■ **WORK TO BE COMPLETED**
Retype every row word for word, from the first row down to the row containing "table_cell [472, 571, 1262, 656]", including that row.

■ **INFORMATION GIVEN**
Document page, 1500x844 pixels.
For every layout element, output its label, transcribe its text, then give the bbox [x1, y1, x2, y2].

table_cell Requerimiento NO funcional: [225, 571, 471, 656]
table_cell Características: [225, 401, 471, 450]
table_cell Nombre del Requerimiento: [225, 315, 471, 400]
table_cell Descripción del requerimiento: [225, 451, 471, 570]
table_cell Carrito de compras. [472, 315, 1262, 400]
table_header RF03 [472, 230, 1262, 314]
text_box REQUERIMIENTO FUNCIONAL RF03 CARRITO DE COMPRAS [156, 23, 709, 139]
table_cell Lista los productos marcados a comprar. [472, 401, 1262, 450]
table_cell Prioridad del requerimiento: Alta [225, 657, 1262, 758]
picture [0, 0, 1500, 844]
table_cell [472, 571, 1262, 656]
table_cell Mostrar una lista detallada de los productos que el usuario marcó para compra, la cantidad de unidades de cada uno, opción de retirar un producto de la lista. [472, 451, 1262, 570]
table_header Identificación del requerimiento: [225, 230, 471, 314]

■ **EXERCISE ANSWER**
Document page, 1500x844 pixels.
For every layout element, output its label, transcribe its text, then give the bbox [x1, y1, x2, y2].

table_cell Requerimiento NO funcional: [225, 571, 471, 656]
table_cell Características: [225, 401, 471, 450]
table_cell Nombre del Requerimiento: [225, 315, 471, 400]
table_cell Descripción del requerimiento: [225, 451, 471, 570]
table_cell Carrito de compras. [472, 315, 1262, 400]
table_header RF03 [472, 230, 1262, 314]
text_box REQUERIMIENTO FUNCIONAL RF03 CARRITO DE COMPRAS [156, 23, 709, 139]
table_cell Lista los productos marcados a comprar. [472, 401, 1262, 450]
table_cell Prioridad del requerimiento: Alta [225, 657, 1262, 758]
picture [0, 0, 1500, 844]
table_cell [472, 571, 1262, 656]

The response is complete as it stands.